■ Excerpt ■
Math Help - Sin Rule

1. Sin Rule

Use only Sin rule and Cos rule for a triangle to proof this>>>>>>> $\frac{Cos2A}{a^2}-\frac{Cos2B}{b^2}=\frac{1}{a^2}-\frac{1}{b^2}$

2. Re: Sin Rule

What have you tried so far?

3. Re: Sin Rule

Hello, srirahulan!

■ Given material ■

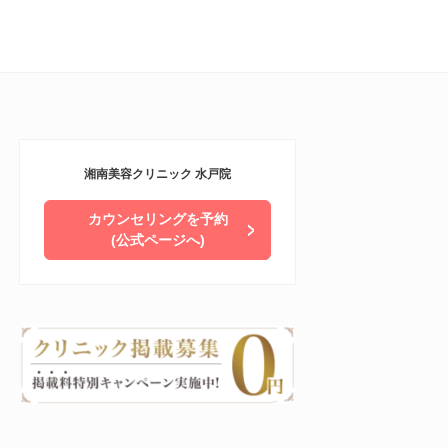
湘南美容クリニック 水戸院
カウンセリングを予約
(公式ページへ)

■ Exercise instructions ■
[A] Say whether each statement below agrees with the Sin Rule thread, answering yes or no and quoting the deciding words from the thread: (i) the first post asks for a proof that uses only the Sin rule and Cos rule for a triangle; (ii) the second post gives a complete proof; (iii) the third post greets srirahulan.
[B] Rewrite the Sin Rule thread from "Math Help - Sin" up to and including "Hello, srirahulan!", substituting "right triangle" for "triangle".

■ Results in order ■
[A]
(i) Yes: "Use only Sin rule and Cos rule for a triangle to proof this"
(ii) No: "What have you tried so far?"
(iii) Yes: "Hello, srirahulan!"

[B]
Math Help - Sin Rule

1. Sin Rule

Use only Sin rule and Cos rule for a right triangle to proof this>>>>>>> $\frac{Cos2A}{a^2}-\frac{Cos2B}{b^2}=\frac{1}{a^2}-\frac{1}{b^2}$

2. Re: Sin Rule

What have you tried so far?

3. Re: Sin Rule

Hello, srirahulan!